In the cloud, tenants come and go at a very rapid pace. It is therefore crucially important to provision virtual networks quickly. As we’ve discussed, VLAN requires every node in the network to be configured with the VLAN information for proper functioning. But adding a VLAN also adds load on the control plane. This is because with PVST, the number of STP hello packets to be sent out is equal to the number of ports times the number of VLANs. As discussed earlier, a single overwhelmed control plane can easily take the entire network down. So adding and removing VLANs is a manual, laborious process that usually takes days.

Also as discussed earlier, adding a new node requires careful planning. Adding a new node causes a change to the number of STP packets the node needs to generate, potentially pushing it over the edge of its scaling limit. So even provisioning a new node can be a lengthy affair involving many people to sign off, each crossing their fingers and hoping all goes well.

The Stories Not Told

Bridging and its adherents didn’t give up without a fight. Many solutions were suggested to fix the problems of bridging. I was even deeply involved in the design of some of these solutions. The only thing that remains for me personally from these exercises is the privilege of working closely with Radia Perlman on the design of the Transparent Interconnection of Lots of Links (TRILL) protocol. I won’t attempt to list all the proposed solutions and their failures. Only one of these solutions is used in a limited capacity in the modern enterprise data center. It is called Multichassis Link Aggregation (MLAG) and is used to handle dual-attached servers.

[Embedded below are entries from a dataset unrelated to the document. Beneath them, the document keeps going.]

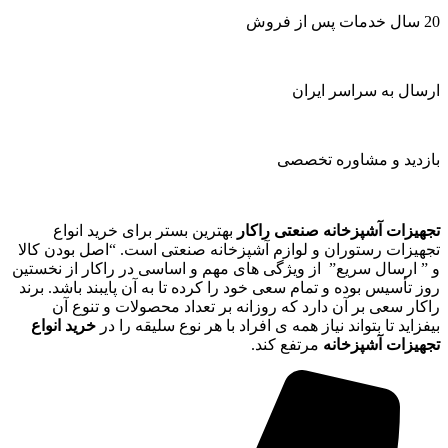
20 سال خدمات پس از فروش
ارسال به سراسر ایران
بازدید و مشاوره تخصصی
تجهیزات آشپزخانه صنعتی راکار
بهترین بستر برای خرید انواع
تجهیزات رستوران و لوازم آشپزخانه صنعتی است. “اصل بودن کالا
و ” ارسال سریع” از ویژگی های مهم و اساسی در راکار از نخستین
روز تأسیس بوده و تمام سعی خود را کرده تا به آن پایبند باشد. برند
راکار سعی بر آن دارد که روزانه بر تعداد محصولات و تنوع آن
بیفزاید تا بتواند نیاز همه ی افراد با هر نوع سلیقه را در
خرید انواع
تجهیزات آشپزخانه
مرتفع کند.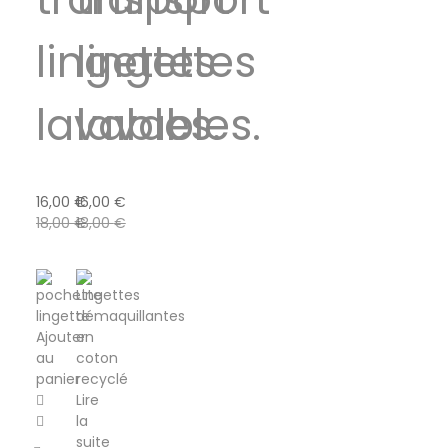
lingettes
lingettes
lavables.
lavables.
16,00
€
16,00
€
18,00
€
18,00
€
Ajouter
au
panier
Lire
la
suite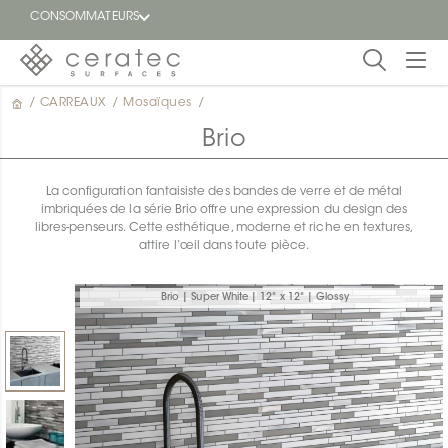
CONSOMMATEURS
/
CARREAUX
/
Mosaïques
/
En
EN
vedette
Brio
Blogue
La configuration fantaisiste des bandes de verre et de métal
imbriquées de la série Brio offre une expression du design des
Trouver
libres-penseurs. Cette esthétique, moderne et riche en textures,
un
attire l’œil dans toute pièce.
détaillant
ON
Brio | Super White | 12" x 12" | Glossy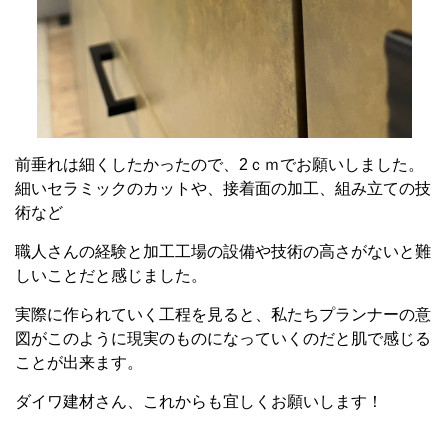
前垂れは細くしたかったので、2ｃｍでお願いしました。
細いセラミックのカットや、接着面の加工、組み立ての技
術など
職人さんの経験と加工工場の設備や技術の高さがないと難
しいことだと感じました。
実際に作られていく工程を見ると、私たちプランナーの意
図がこのように現実のものになっていくのだと肌で感じる
ことが出来ます。
ダイワ建材さん、これからも宜しくお願いします！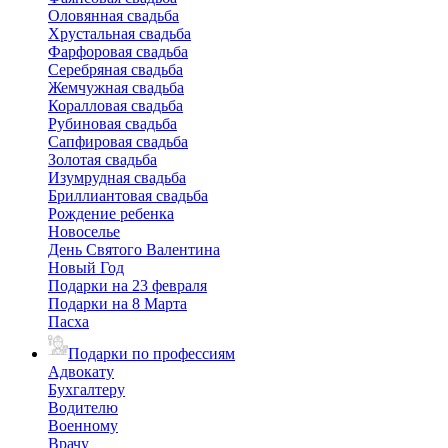
Оловянная свадьба
Хрустальная свадьба
Фарфоровая свадьба
Серебряная свадьба
Жемчужная свадьба
Коралловая свадьба
Рубиновая свадьба
Сапфировая свадьба
Золотая свадьба
Изумрудная свадьба
Бриллиантовая свадьба
Рождение ребенка
Новоселье
День Святого Валентина
Новый Год
Подарки на 23 февраля
Подарки на 8 Марта
Пасха
Подарки по профессиям
Адвокату
Бухгалтеру
Водителю
Военному
Врачу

The flexibility promised by bridging to run multiple upper-layer protocols is no longer useful. IP has won. There are no other network-layer protocols to support. A different kind of flexibility is required now.

Summary

In this chapter, we looked at how the evolution of application architecture led to a change in the network architecture. Monolithic apps were relatively (in comparison to today’s applications) simple applications that ran on complex, specialized hardware and worked on networks with skinny interconnects and proprietary protocols. The next generation of applications were complex client-server applications that ran on relatively simple compute infrastructure that relied on complex networking support. The current class of applications are complex large-scale distributed applications that demand a different network architecture. We examine the architecture that has replaced the access-agg model in the next chapter.